→ Testo riportato
- - - -
Ogni nuovo anno porta con sé la designazione di una nuova Capitale della cultura italiana per l’anno successivo. Questa volta (2022) toccherà a Procida, e all’annuncio è seguito il solito rito di esultanze scomposte. Eppure abbiamo già visto fallire la conversione di Torino da città industriale a città culturale: nonostante i miliardi spesi per le Olimpiadi invernali del 2006, e il loro triste lascito di attrezzature sportive e non abbandonate o sottoutilizzate, nonostante l’inutile Torino 2008 World Design Capital, nonostante l’investimento milionario nelle Officine Grandi Riparazioni e l’attivismo di CRT e Compagnia di San Paolo, Torino era, sotto il profilo culturale, molto più produttiva e vitale quando le sue ricchezze erano legate alla fabbrica che dopo anni di politiche di “innovazione culturale”. A Milano abbiamo osservato come la visione posticcia di un’Expo a zero cubature, tutta orti e giardini, ispirata a Slow Food, presentata nel 2010 al BIE (il Bureau International des Expositions responsabile per le Esposizioni Universali), sia stata poi tradotta nel solito display di padiglioni tamarri e spettacoli scadenti e folle stremate e imbesuite che ricorre ogni cinque anni a Shanghai o Dubai, e come il famoso parco promesso in eredità sia diventato nei rendering una selva di palazzoni etichettati come futura Smart City, e come infine lo stesso Modello Milano che ne è scaturito si sia rivelato una gigantesca macchina della diseguaglianza.
Per non parlare del prevedibile esito di Matera Capitale della Cultura (europea): cinquanta milioni, per il novantacinque per cento provenienti da finanziamenti pubblici, che sono serviti a disneyficare un luogo minuscolo per un anno, suggellato da una simbolica alluvione che ha messo a dura prova i B&B e ristoranti. Le decine di artisti coinvolti in eventi di dubbio senso hanno ottenuto frazioni minime di quel denaro, le infrastrutture non sono neanche state completate e la Corte dei Conti trova da ridire sulla gestione dei fondi. Il futuro è incerto.
L’elenco di piccoli e grandi fallimenti legati al marketing dei grandi eventi, alla supposta valorizzazione delle città attraverso manifestazioni culturali e sportive è virtualmente infinito, ma nulla sembra scalfire il rito celebrativo della competizione, della vittoria, del bagno mediatico. Neppure quando, come per le Olimpiadi 2026 attribuite a Milano-Cortina, quasi tutti gli altri concorrenti si erano ritirati per disinteresse. La letteratura che documenta i dissesti economici, le conseguenze nefaste sul territorio, la mercificazione di sport e cultura prodotti da queste politiche è sempre più ricca (tra gli ultimi La bolla Olimpica di Silvio La Corte, Mimesis, 2020), eppure i nostri amministratori la ignorano.
- - - -
→ Righe elencate
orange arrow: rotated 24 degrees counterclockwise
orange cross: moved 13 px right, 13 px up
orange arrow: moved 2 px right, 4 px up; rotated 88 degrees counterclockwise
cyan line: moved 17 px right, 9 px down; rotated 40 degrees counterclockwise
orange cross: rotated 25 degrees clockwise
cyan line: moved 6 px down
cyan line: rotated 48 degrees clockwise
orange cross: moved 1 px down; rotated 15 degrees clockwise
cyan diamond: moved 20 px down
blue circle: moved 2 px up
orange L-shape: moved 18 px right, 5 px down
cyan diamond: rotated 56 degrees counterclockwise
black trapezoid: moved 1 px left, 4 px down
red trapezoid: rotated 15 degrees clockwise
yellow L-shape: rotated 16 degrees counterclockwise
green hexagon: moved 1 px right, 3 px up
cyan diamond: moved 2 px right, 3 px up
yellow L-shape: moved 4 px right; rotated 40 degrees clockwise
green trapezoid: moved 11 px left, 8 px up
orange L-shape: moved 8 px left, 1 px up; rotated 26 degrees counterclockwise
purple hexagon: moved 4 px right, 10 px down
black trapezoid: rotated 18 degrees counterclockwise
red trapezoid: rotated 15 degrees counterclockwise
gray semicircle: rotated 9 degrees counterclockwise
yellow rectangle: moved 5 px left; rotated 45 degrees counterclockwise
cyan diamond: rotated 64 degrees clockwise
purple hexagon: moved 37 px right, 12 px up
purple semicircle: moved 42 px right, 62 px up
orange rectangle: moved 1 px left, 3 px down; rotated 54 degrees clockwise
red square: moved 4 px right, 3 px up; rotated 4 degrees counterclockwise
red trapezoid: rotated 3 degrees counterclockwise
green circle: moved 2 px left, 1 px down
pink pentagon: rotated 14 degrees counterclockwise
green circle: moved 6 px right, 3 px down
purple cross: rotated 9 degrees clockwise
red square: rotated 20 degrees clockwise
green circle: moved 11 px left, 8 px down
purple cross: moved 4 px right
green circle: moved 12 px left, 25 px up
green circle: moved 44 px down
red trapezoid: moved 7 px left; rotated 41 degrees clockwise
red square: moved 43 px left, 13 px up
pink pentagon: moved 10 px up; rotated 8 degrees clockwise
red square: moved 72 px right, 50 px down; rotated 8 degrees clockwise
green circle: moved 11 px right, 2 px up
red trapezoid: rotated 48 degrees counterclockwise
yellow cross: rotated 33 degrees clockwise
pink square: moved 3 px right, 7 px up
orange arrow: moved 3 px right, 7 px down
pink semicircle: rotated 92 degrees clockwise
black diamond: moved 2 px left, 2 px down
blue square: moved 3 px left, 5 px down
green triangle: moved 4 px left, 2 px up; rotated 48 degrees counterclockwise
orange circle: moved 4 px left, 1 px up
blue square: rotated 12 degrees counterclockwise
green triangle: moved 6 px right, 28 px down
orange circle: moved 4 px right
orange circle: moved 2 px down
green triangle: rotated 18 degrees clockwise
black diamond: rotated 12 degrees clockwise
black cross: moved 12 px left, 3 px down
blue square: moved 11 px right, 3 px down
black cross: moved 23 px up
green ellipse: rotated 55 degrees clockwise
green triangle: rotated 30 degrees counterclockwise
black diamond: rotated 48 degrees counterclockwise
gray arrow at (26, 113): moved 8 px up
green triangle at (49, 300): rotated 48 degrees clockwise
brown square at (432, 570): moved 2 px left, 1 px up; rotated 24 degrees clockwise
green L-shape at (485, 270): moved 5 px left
- - - -
→ Compiti scritti
1. Secondo il testo sulle capitali della cultura, quanti soldi sono stati spesi per Matera Capitale della Cultura europea e da dove arrivava quasi tutta la somma?
2. Prosegui il testo sulle capitali della cultura a partire dall'ultima frase riportata.
Le righe qui sopra non servono a nulla.

→ Risultati attesi
1. Cinquanta milioni, per il novantacinque per cento provenienti da finanziamenti pubblici.

2.
Il paradigma che subordina l’idea stessa di cultura al turismo, al successo commerciale, alla redditività economica e al consenso che è in grado di portare a chi governa ha un alfiere convinto nell’attuale ministro Franceschini, che non a caso presiede un ministero, il Mibact, che prima era dedicato ai beni culturali e ambientali, e solo dal 2013 affianca invece le competenze di turismo e cultura. Nel 2014, anno in cui per la prima volta ricoprì la carica con il governo Renzi, Franceschini ha istituito questa specie di festivalone ambulante che è la Capitale italiana della cultura: un format che mima in piccola scala quello della Capitale europea della cultura, e cioè soldi in grandissima parte pubblici assegnati una tantum a un luogo “minore”, secondario, allo scopo di “inserirlo sulla mappa” del turismo.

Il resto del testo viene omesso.